Enfin, les différents témoignages font revivre des figures de professeurs qui ont transmis leur passion comme c’est fréquemment le cas mais qui, surtout, toutes le disent, les ont tout particulièrement accompagnées dans cette voie nouvelle. Celles qui furent bien souvent les seules filles de la classe, voire les seules filles du lycée, dans les années vingt et trente, ont ainsi été choyées par leurs professeurs.

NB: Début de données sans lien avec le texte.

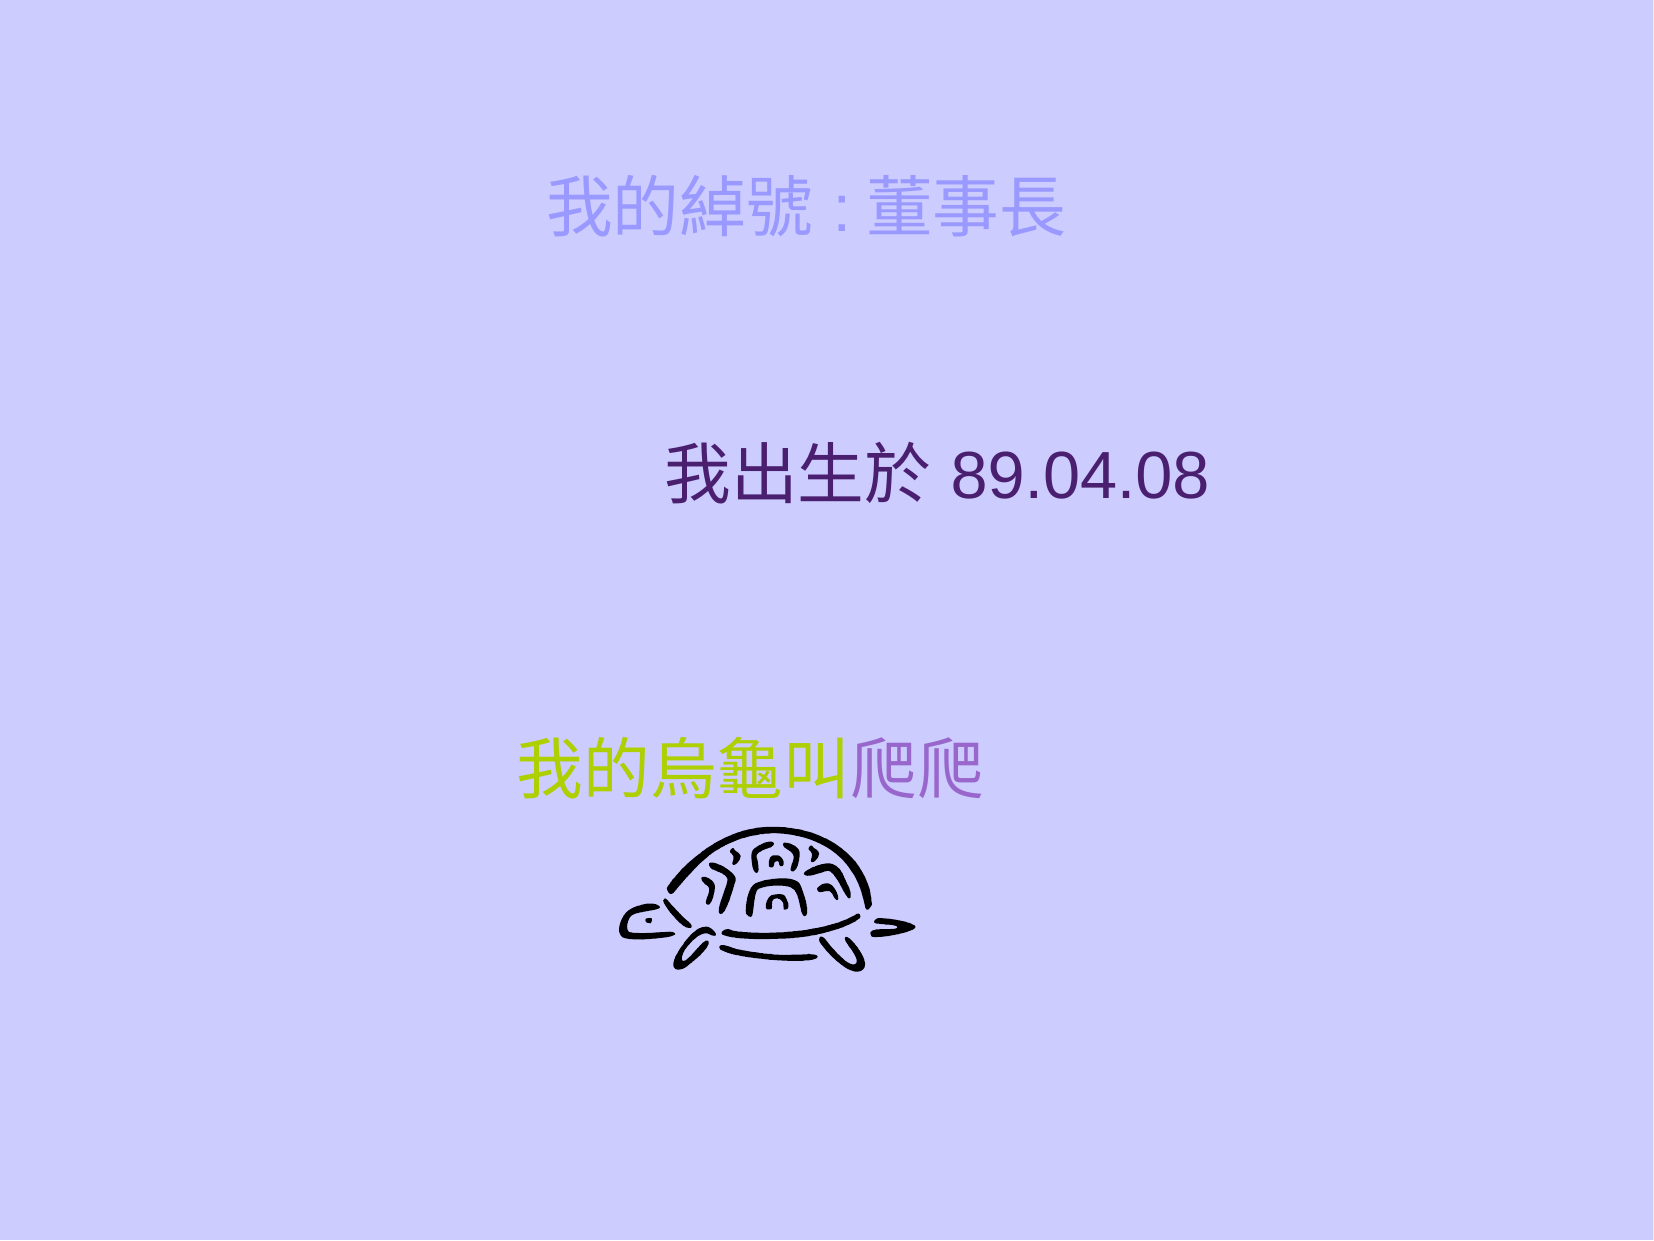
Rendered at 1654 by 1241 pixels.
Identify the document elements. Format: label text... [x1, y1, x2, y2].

picture [619, 826, 916, 972]
text_box 我的綽號:董事長 [531, 146, 1093, 243]
text_box 我的烏龜叫爬爬 [501, 708, 1004, 804]
text_box 我出生於89.04.08 [649, 413, 1241, 509]
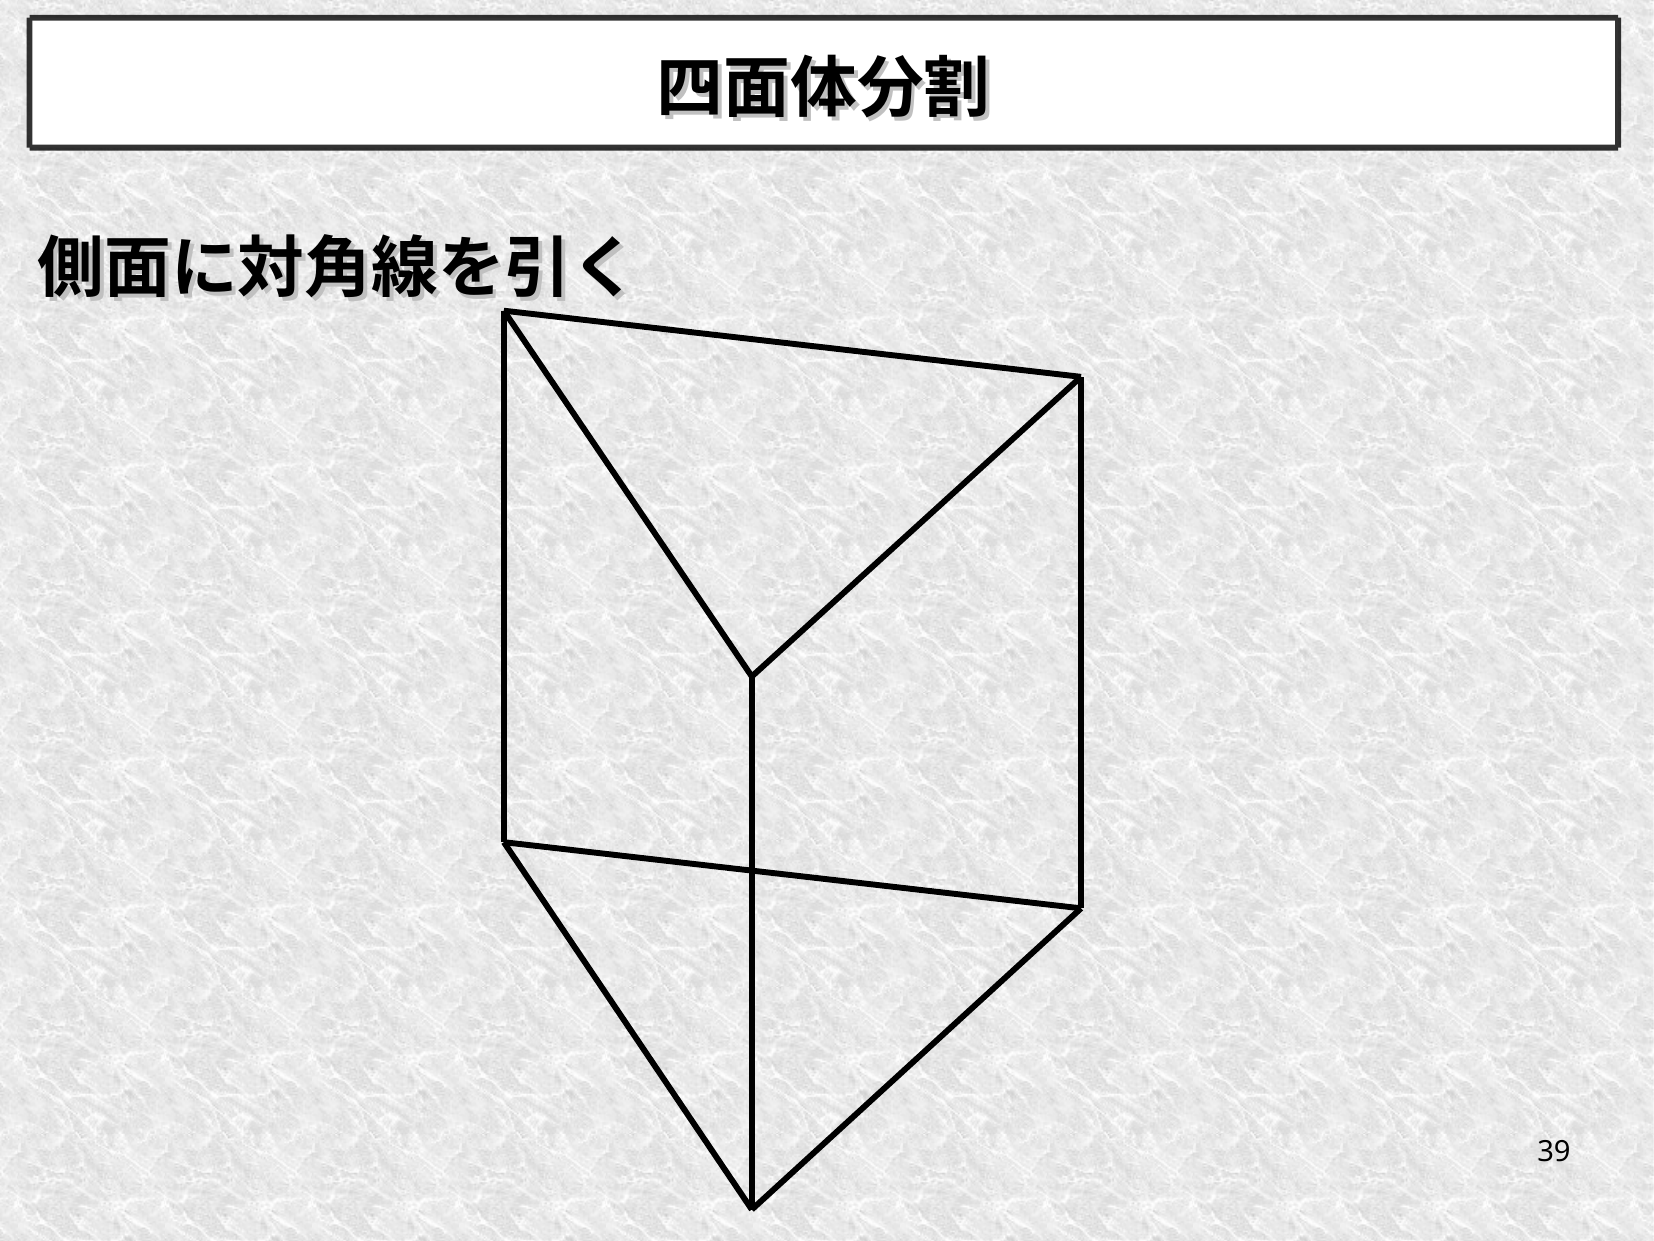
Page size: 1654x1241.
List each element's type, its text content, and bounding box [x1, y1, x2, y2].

text_box 側面に対角線を引く [22, 206, 939, 302]
picture [0, 0, 1654, 1241]
text_box 四面体分割 [29, 17, 1619, 148]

D’une façon obscure et patiente, ces professeurs travaillaient pour l’avenir, pour nous permettre, quarante ans plus tard, d’être plus nombreuses en hypokhâgne dans ce lycée de garçons. Pour permettre, trente ans plus tard encore, à Juliette Durand d’être reçue major à l’Ecole Polytechnique. Entre temps, le lycée était devenu « lycée d’état mixte », en 1974, reconnaissance officielle qui, cinquante ans après, confirmait l’image de courageuses devancières de ces jeunes filles. Ainsi les rêves d’hier finissent par devenir réalité d’aujourd’hui. Au-delà de ces trajectoires individuelles, la même certitude vivante et joyeuse se dégage de leurs témoignages : ces jeunes filles n’étaient pas des extraterrestres, elles ont apprécié ces années au lycée Clemenceau, comme elles ont aimé les sorties au Jardin des Plantes, chez Decré ou sur les bords de l’Erdre à vélo. Pareilles à toutes les jeunes filles du monde.